You'd need a thousand tongues to taste every culture in New Orleans, and a four-CD boxed set with an 82-page, full-color book to appreciate the sundry musical styles meshing within the Big Easy. Doctors, Professors, Kings & Queens: The Big Ol' Box of New Orleans
contains more than five hours of music, spanning nine decades. The musical melting pot overflows with jazz, Caribbean music, zydeco, Latin, gospel, blues, boogie-woogie, swing, funk, and even hip-hop. The songs aren't in chronological order, but mixed together to create a distinct vibe on each disc. The first possesses more of a vintage feel, as tracks by Fats Domino, Dr. John, and Jelly Roll Morton crackle with the spirit of live "one-takes," now an almost extinct approach to recording. The spontaneous soul of the music particularly shines through in "Potato Head Blues," by Louis Armstrong and His Hot Seven. One of the first jazz recordings to swank improvised solos during breaks, the song boasts blazing solos by both Armstrong and Johnny Dodds. Disc two gets a little funkier, as Galactic rolls out groovy bass lines in tracks like "Go Go," and Buckwheat Zydeco hammers out hyped-up accordion in "Hot Tamale Baby." The New Orleans Klezmer All Stars bring even more diversity to disc two, showcasing the traditional wedding and dance music of Eastern European Jews. Disc three blends the funk-blues of pianist Henry Butler with the red-hot Red Stick Ramblers, a band that fuses swing, jazz and Cajun music into a concoction it calls "authentic Cajun Gypsy swing." The collection comes full circle by disc four, where artists like Ellis Marsalis, Snooks Eaglin, and Mem Shannon lead us home with blues and jazz.
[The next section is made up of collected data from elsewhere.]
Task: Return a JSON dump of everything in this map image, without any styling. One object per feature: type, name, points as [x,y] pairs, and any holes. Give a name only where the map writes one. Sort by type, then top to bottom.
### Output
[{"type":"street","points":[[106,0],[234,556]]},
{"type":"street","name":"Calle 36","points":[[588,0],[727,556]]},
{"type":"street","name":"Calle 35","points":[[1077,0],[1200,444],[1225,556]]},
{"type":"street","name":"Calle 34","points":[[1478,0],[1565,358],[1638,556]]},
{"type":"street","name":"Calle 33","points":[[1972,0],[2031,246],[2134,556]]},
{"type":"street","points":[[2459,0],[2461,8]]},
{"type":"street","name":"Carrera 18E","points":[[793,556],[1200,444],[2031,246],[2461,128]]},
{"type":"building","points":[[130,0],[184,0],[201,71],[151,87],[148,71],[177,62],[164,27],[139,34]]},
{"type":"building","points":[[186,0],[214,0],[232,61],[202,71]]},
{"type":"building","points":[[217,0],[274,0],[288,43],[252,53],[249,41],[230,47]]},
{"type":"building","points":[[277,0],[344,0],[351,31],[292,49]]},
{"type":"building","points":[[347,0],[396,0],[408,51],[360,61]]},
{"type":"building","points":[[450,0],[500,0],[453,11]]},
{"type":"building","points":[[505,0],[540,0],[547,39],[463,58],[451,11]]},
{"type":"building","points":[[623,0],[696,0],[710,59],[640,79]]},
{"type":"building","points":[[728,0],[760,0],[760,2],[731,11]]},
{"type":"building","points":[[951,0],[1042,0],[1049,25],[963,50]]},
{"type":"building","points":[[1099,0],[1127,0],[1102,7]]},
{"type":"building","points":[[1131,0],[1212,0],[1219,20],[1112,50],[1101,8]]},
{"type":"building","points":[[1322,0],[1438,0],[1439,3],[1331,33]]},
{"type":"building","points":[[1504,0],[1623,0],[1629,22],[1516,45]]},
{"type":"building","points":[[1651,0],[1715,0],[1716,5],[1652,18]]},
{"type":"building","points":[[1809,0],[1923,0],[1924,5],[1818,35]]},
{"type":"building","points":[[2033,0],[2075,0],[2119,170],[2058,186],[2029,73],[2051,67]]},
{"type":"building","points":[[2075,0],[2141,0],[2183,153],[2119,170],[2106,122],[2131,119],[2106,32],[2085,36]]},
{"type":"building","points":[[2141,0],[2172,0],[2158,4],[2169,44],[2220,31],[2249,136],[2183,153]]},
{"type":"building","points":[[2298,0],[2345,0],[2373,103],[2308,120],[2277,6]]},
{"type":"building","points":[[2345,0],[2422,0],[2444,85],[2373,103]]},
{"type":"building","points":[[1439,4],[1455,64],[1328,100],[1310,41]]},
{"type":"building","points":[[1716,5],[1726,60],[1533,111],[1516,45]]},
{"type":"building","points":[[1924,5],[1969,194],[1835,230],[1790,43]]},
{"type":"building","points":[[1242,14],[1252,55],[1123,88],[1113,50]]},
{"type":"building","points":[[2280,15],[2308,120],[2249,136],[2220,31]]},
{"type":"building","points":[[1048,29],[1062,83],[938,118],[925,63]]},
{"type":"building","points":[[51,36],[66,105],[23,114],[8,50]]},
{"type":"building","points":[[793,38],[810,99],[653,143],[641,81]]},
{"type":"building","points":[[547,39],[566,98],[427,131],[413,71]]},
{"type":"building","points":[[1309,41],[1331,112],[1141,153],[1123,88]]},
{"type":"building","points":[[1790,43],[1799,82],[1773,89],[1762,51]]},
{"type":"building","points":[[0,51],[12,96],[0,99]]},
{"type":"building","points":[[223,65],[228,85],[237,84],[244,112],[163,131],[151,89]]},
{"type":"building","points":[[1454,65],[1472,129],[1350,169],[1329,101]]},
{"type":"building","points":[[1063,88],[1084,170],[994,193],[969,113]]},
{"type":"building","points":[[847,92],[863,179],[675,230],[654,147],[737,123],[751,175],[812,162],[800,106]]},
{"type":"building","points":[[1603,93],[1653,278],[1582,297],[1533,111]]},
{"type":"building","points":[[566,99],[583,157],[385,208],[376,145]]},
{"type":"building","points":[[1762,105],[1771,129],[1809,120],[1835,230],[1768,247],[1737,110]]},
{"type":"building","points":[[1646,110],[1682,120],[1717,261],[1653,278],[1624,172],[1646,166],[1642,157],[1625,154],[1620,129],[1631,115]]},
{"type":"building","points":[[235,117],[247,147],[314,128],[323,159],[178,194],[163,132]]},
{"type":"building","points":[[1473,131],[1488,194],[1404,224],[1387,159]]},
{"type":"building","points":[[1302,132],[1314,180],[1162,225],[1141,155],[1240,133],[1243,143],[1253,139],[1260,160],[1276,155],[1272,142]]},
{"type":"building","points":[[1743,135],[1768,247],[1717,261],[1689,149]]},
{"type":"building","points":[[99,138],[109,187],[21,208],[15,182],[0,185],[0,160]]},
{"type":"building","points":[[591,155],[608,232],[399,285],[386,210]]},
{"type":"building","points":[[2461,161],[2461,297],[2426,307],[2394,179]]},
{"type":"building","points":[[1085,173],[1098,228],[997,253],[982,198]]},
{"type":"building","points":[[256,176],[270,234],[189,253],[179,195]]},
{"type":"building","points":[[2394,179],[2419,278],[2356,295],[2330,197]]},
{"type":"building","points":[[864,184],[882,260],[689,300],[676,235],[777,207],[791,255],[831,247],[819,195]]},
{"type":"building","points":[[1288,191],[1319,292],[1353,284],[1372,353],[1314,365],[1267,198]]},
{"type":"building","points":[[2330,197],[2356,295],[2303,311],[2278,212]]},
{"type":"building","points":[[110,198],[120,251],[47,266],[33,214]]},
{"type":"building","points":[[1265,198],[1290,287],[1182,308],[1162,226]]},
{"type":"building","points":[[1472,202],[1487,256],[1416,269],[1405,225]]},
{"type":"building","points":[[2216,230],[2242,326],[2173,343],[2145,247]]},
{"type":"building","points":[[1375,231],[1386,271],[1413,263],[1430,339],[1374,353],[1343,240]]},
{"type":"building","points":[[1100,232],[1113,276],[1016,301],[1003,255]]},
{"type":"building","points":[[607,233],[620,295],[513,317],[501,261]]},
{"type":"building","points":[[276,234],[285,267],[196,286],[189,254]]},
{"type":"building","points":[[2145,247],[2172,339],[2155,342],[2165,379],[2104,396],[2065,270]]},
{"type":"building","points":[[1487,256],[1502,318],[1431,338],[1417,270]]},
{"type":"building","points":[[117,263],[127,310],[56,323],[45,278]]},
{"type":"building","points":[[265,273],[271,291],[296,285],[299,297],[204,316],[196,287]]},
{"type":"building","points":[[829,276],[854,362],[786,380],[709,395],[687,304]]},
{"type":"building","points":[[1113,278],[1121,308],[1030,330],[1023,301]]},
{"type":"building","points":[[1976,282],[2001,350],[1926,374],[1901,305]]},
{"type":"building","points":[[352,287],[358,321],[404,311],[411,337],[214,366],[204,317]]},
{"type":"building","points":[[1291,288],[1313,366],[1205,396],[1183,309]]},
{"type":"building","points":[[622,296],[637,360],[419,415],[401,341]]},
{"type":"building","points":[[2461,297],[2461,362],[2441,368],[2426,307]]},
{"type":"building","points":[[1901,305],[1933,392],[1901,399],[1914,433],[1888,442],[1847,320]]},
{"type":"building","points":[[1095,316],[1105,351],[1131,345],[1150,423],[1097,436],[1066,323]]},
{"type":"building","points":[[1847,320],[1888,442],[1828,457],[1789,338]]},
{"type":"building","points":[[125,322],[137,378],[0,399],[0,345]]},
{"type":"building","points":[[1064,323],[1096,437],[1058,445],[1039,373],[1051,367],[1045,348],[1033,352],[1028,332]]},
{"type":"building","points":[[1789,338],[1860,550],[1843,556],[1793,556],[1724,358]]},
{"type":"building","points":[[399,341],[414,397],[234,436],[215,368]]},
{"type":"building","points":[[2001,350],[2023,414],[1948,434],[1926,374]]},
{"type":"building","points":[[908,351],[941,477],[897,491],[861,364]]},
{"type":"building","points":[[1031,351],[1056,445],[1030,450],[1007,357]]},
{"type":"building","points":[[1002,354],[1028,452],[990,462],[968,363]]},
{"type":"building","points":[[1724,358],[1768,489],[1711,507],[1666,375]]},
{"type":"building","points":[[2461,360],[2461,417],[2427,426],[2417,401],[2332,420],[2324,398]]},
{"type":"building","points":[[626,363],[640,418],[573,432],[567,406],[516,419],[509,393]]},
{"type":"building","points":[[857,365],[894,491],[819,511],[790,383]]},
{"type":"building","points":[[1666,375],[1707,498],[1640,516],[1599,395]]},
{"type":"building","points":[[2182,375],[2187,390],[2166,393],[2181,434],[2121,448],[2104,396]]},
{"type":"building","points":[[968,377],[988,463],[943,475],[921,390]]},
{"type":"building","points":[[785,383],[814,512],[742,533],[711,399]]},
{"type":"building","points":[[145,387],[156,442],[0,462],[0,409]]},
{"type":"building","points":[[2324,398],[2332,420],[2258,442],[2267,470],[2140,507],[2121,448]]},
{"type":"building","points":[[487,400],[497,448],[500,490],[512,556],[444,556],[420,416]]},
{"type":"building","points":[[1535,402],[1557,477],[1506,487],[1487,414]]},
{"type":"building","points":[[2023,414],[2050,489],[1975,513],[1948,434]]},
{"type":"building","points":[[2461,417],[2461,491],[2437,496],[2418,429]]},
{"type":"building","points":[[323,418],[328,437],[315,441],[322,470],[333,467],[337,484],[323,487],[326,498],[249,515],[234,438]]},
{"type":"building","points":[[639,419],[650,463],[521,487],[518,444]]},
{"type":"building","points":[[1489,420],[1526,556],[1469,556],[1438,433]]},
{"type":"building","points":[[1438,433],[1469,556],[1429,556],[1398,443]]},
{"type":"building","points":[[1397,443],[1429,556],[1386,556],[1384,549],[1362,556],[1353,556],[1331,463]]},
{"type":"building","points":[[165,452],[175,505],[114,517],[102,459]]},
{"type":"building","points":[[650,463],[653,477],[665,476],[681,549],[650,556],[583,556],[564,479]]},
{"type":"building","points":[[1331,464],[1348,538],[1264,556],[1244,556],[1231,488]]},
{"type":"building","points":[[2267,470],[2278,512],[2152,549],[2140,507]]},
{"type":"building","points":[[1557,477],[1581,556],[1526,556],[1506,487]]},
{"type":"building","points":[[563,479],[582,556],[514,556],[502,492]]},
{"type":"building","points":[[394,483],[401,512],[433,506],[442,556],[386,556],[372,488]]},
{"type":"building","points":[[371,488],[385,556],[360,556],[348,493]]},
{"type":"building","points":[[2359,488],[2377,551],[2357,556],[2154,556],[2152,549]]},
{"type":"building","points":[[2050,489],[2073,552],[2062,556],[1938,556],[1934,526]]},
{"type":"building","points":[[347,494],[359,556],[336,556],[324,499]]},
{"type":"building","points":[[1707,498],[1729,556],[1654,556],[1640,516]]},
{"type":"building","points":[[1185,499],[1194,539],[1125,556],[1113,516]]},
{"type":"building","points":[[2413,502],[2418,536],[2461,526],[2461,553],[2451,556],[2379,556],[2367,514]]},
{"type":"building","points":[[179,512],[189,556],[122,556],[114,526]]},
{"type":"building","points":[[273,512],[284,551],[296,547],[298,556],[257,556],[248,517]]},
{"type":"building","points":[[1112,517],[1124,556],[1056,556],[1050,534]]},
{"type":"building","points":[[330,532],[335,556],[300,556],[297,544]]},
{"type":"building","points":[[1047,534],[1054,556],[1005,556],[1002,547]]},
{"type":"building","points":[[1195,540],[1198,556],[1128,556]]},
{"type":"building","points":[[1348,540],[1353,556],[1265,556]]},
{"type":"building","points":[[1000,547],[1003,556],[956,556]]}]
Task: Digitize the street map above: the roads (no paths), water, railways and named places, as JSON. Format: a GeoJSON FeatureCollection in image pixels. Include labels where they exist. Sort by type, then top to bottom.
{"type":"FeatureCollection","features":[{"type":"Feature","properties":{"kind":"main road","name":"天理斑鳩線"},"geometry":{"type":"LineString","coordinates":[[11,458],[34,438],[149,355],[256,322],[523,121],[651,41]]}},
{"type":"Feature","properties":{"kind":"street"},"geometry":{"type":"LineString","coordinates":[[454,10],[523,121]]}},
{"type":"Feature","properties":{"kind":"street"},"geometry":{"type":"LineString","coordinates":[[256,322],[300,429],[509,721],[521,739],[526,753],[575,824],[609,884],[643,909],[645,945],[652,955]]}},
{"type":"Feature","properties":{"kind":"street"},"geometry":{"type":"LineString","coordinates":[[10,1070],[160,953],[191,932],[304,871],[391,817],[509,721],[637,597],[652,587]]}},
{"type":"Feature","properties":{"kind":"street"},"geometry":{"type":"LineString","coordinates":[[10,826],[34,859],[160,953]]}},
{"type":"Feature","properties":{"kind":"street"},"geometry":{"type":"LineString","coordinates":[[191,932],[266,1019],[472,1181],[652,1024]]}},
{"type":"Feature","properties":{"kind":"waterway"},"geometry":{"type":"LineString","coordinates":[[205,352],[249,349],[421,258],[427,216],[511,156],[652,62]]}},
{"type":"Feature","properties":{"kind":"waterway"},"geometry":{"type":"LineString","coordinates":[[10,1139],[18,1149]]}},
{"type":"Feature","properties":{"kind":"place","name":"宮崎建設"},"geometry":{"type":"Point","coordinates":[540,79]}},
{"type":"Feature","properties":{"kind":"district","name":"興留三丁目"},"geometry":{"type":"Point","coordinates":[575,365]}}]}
In addition to more great tracks by artists like Clarence "Frogman" Henry, the Neville Brothers, the Dirty Dozen Brass Band, Fredy Omar, Raymond Myles, Professor Longhair, Little Richard, and the Savoy-Doucet Cajun Band, the boxed set includes a virtual passport to the Crescent City -- a big, glossy book containing commentary on each artist and cool little lists like "Seven Great Bars That Are Nowhere Near Bourbon Street" and "Six Places to Eat That Will Make Locals Say 'You Know About THAT Place?''' The book's narrator gives us a personable, enthusiastic tour of the city, beginning with, "Here, take our hand. We'll start on Bourbon Street." By book's end, you'll know all about the buildings in Jackson Square, the Mardi Gras Indians, and voodoo. And by the time the last trumpet sounds on disc four, you'll probably be itching for a visit.